US Economy Adds 203,000 Jobs in November as Unemployment Falls to 7.0 Percent
The Bureau of Labor Statistics reported today that the U.S. economy added 203,000 new payroll jobs in November, easily beating analysts’ expectations. The job gains were spread widely across the economy, with construction and manufacturing both showing significant increases along with job growth in transportation, retailing and health care. Federal government employment decreased by 7,000, continuing a long decline, but that was more than offset by gains in government jobs at the state and local levels.
Because the government shutdown had distorted October’s data, observers paid special attention to the revisions in today’s jobs report. Some had feared that today’s report would revise last month’s unexpectedly strong increase of 204,000 payroll jobs sharply downward. As it happened, the initial October estimate moved downward only slightly, to 200,000. At the same time, the BLS revised September’s job gains upward to 175,000 from the 163,000 previously reported. The following chart shows both revised and first-reported payroll job increases.
The BLS also reported that the unemployment rate fell to 7.0 percent in November, a new low for the recovery. The unemployment rate is based on a survey of households that is separate from the survey of employers that is used to compile changes in payroll jobs. The household survey showed that the number of employed workers increased by 818,000 during the month. The increase in the number of employed workers often differs from the number of new payroll jobs, in part because the household survey includes self-employed and farm workers, and in part because of differences in survey methodology. Adding to the good news, the latest report showed increases in both the labor force participation rate and the employment-population ratio.
In addition to the standard unemployment rate, the BLS also provides a broader measure of labor market distress known as U-6. The broad measure includes involuntary part-time workers and discouraged workers, who are not counted as unemployed because they have given up hope of finding a job. U-6 fell to 13.2 percent in October. As the next chart shows, that figure, too, marked a new low for the recovery.

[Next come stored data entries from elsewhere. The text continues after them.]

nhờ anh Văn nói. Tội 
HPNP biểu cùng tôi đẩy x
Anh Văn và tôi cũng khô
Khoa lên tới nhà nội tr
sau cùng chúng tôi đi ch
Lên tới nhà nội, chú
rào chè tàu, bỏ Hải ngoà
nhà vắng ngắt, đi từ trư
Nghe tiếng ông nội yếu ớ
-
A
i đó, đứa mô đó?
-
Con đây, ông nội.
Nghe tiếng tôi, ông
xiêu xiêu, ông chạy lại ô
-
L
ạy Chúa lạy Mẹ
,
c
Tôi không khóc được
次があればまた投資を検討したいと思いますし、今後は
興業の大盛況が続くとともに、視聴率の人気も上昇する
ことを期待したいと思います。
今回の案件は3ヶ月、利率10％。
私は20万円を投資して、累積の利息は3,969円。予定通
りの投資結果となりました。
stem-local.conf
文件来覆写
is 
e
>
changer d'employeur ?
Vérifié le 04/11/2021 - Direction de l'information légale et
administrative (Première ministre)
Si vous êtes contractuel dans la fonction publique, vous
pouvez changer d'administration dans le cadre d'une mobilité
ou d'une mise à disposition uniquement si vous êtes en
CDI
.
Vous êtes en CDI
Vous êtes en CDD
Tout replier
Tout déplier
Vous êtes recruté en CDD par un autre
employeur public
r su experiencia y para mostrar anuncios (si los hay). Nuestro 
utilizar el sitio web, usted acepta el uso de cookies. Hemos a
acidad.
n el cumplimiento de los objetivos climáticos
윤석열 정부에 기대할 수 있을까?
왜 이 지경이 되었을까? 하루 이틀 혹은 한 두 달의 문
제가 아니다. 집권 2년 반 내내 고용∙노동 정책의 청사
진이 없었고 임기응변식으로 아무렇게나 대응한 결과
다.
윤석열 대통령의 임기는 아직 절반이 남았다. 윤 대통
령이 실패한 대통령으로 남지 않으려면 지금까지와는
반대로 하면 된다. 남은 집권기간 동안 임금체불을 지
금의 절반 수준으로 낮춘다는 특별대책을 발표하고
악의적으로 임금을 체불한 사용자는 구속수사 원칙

You have to look hard in today’s report to find any bad news, although you can do so if you try. One of the few unfavorable developments in the employment situation for November was an increase in the percentage of unemployed workers who were out of a job for more than 26 weeks. As the next chart shows, although long-term unemployment has been trending downward, it remains stubbornly high by historical standards even as other employment indicators have improved. The mean and median duration of unemployment also increased.
All in all, today’s strong job data, together with yesterday’s revision of GDP growth upward to 3.6 percent, show that the United States continues to be one of the better performers among developed economies. The U.S. economy is still operating below potential and unemployment remains elevated by historical standards, but at least things seem to be moving in the right direction.